I find the strong Fréchet derivative of $\Phi(h,\psi(h))$, where $\Phi:T_0\times T_\xi\to Y$ with $T_0, T_\xi, Y$ Banach spaces and $\psi:T_0\to T_\xi$ is strongly differentiable in $0$, evaluated in $h=0$, as $\Phi'_h(0,0)+\Phi_{\xi}'(0,0)\psi'(0)$ in Kolmogorov-Fomin's Элементы теории функций и функционального анализа, p. 499.
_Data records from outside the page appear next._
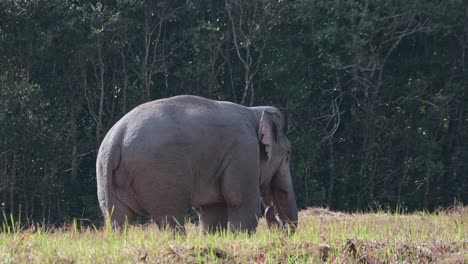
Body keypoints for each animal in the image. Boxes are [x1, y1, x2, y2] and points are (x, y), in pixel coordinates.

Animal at [96, 94, 298, 233]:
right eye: (288, 153)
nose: (271, 212)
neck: (253, 111)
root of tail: (116, 138)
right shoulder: (244, 150)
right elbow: (242, 201)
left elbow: (212, 211)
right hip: (159, 174)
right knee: (170, 217)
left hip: (105, 174)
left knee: (117, 219)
I think there is some chain rule similarly to the case of $F:\mathbb{R}^2\to\mathbb{R}$ differentiable in $(x,y)$ and $f,g:\mathbb{R}\to\mathbb{R}$ differentiable in $t$, for which we have the equality $$\frac{d}{dt}F(f(t),g(t))=f'(t)\frac{\partial }{\partial x}F(f(t),g(t))+g'(t)\frac{\partial }{\partial y}F(f(t),g(t))$$
Nevertheless, I know a proof of this latest equality using matrices, which I cannot adapt to verify whether something analogous holds for strong derivatives of maps between Banach spaces. How can an equality such as $\frac{d}{dh}\Phi(h,\psi(h))|_{h=0}=\Phi'_h(0,0)+\Phi_{\xi}'(0,0)\psi'(0)$ be justified? Does soemthing like the chain rule I quoted applies? If it does, how can it be proved? I only know that if $X,Y,Z$ are Banach spaces, $F:X\to Y$ is strongly differentiable in $x_0$ and $G:Y\to Z$ is strongly differentiable in $y_0=F(x_0)$, then $(G\circ F)'(x_0)=G(F(x_0))F(x_0)$. Thank you very much!!!